▸ Selected passage
<<<<

I like plenty of meat, not too many competing flavors, soft texture but not soupy, and Sheena Easton serving it to me. So that’s what I made. To really amp up the lamb flavor I used the rest of the stock, and thickened the entire thing with Chinese sweet (sticky) rice, a roux, AND an egg/cream liaison. I wanted it to set up firm without being dense, and that’s the way to do it. I added a few leftover roasted mushrooms, a bit of miropoix, and a couple of smashed roasted baby potatoes to keep things from getting monotonous, and dusted the top crust with rosemary and sea salt.
It was very good. But of course you knew it would be.
So why am I telling you about my lamb pie in the middle of an entry dedicated to finnan haddie?
I dunno. Vanity, I guess. That’s why I do anything, after all.
But there’s this also: I took a pic of the finnan haddie, but not by itself. I artfully (*cough*) placed a wedge of the aforementioned pie in the shot on a whim. If I’d posted that picture without context, you all would have been terribly confused.

>>>>

▸ Source data
<<<<

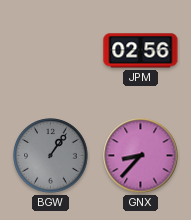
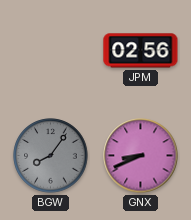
BGW: 1:06 -> 8:06
GNX: 8:37 -> 8:41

>>>>

▸ Complete the following
1. Edit the lamb pie passage from "But there’s this" down to "been terribly confused.", swapping "wedge" for "slice".
2. In the lamb pie passage, what was dusted on the top crust?
The lines of clock times are separate from the lamb pie passage.

▸ Final answers
1.
But there’s this also: I took a pic of the finnan haddie, but not by itself. I artfully (*cough*) placed a slice of the aforementioned pie in the shot on a whim. If I’d posted that picture without context, you all would have been terribly confused.

2. Rosemary and sea salt.